(DATA SHOWN Opens)
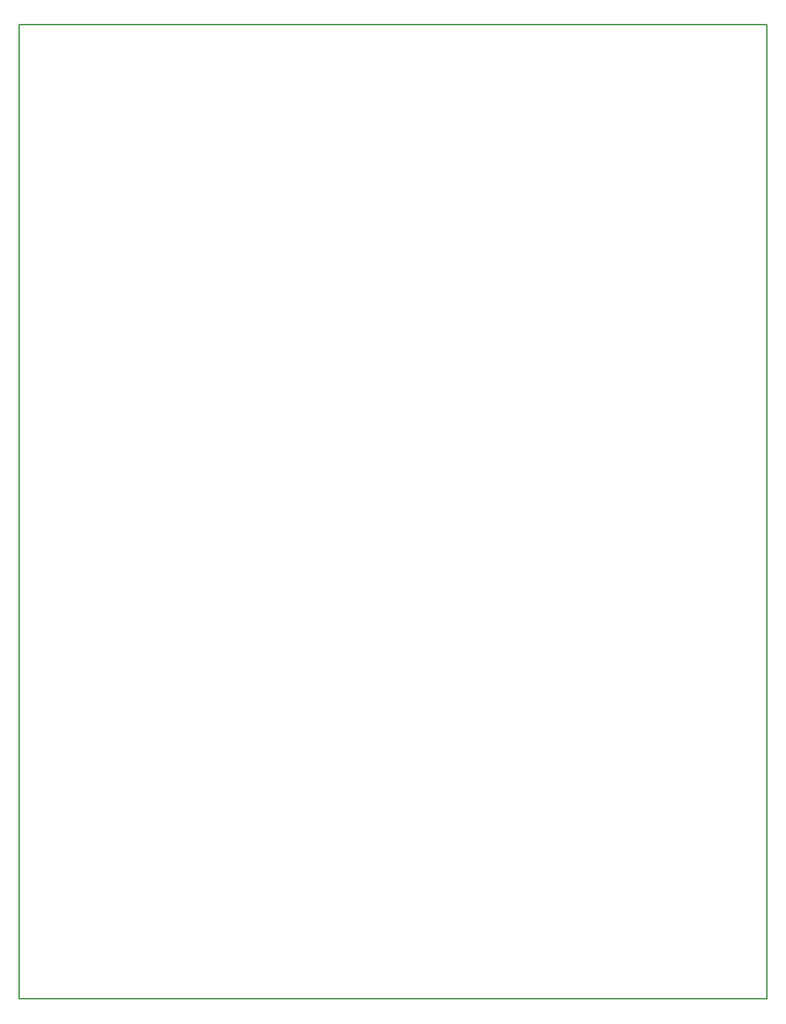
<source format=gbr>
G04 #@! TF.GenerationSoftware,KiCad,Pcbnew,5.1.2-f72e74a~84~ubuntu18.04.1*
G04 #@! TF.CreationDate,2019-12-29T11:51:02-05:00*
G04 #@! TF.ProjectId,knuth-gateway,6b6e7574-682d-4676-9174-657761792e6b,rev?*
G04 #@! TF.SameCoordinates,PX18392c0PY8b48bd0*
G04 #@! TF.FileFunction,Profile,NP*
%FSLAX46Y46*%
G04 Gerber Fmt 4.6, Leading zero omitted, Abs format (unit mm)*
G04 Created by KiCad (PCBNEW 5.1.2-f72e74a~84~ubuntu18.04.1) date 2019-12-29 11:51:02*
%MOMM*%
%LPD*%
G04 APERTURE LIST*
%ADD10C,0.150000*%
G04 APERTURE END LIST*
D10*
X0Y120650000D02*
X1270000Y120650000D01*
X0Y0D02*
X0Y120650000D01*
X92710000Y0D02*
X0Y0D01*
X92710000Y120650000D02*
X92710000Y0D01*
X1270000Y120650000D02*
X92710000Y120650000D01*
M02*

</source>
(DATA SHOWN Closes)
(DATA SHOWN Opens)
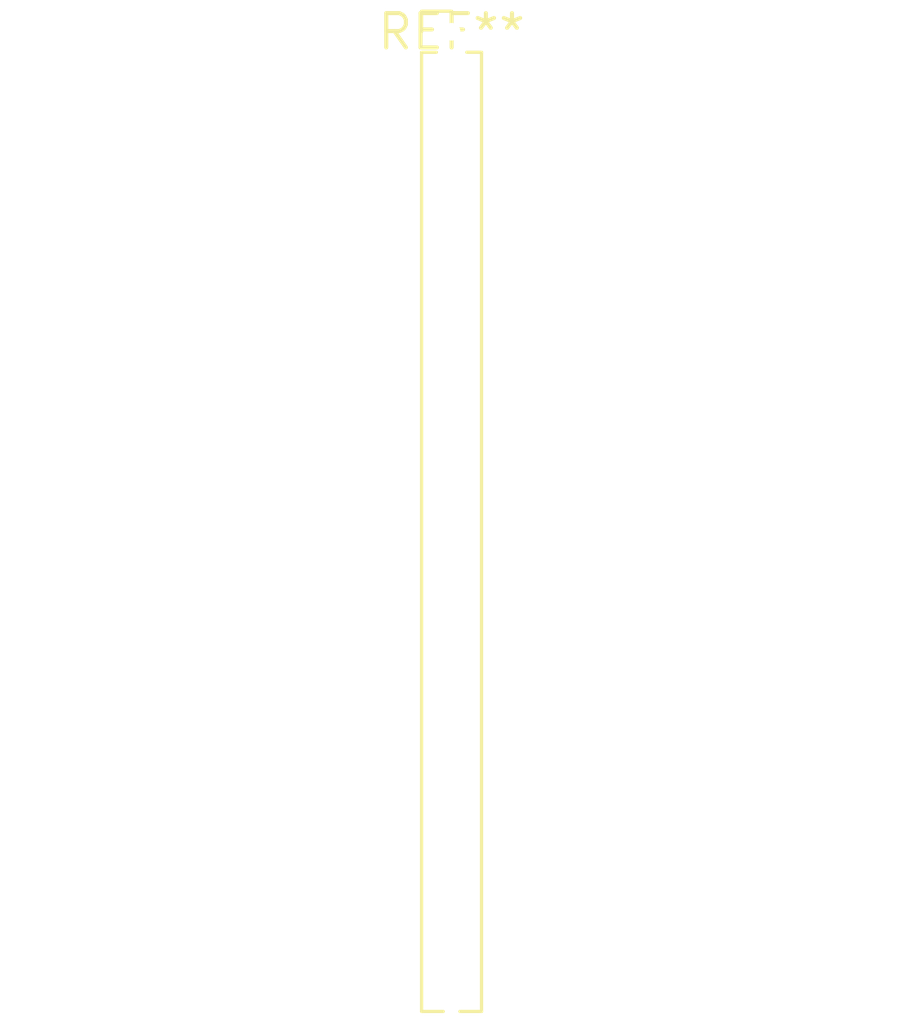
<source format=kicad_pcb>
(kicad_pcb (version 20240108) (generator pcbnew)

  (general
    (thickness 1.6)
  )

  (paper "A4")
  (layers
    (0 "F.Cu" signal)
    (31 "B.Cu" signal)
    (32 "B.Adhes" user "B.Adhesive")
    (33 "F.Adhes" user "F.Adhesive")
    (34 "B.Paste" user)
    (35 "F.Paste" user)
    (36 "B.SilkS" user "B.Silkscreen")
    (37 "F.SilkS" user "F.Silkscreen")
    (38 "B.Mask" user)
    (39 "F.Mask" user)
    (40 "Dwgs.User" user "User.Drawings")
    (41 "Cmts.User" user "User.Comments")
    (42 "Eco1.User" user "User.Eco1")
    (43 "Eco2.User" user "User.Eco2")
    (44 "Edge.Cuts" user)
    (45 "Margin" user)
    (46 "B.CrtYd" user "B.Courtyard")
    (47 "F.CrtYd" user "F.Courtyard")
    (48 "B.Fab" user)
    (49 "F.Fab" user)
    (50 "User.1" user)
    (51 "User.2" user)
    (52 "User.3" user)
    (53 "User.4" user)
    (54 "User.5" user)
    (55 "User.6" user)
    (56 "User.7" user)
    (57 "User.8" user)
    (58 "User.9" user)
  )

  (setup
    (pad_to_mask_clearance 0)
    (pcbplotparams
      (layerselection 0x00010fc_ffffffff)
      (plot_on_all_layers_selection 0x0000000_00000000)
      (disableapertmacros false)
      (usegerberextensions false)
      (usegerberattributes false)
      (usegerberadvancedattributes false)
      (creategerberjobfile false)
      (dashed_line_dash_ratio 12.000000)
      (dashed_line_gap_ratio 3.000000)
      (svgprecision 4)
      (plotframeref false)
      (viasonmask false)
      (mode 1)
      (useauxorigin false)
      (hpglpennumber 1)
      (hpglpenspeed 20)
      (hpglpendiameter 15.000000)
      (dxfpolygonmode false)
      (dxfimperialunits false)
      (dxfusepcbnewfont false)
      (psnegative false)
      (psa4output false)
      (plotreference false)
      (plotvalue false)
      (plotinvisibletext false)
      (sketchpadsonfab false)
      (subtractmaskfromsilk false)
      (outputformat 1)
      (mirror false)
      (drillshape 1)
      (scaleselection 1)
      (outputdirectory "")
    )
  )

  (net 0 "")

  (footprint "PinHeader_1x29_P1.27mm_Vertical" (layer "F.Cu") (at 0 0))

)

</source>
(DATA SHOWN Closes)
Tell how many lines of the records above hold "Adhesive", giving the number and nothing else.

**REPLY TO THE EXERCISE**
2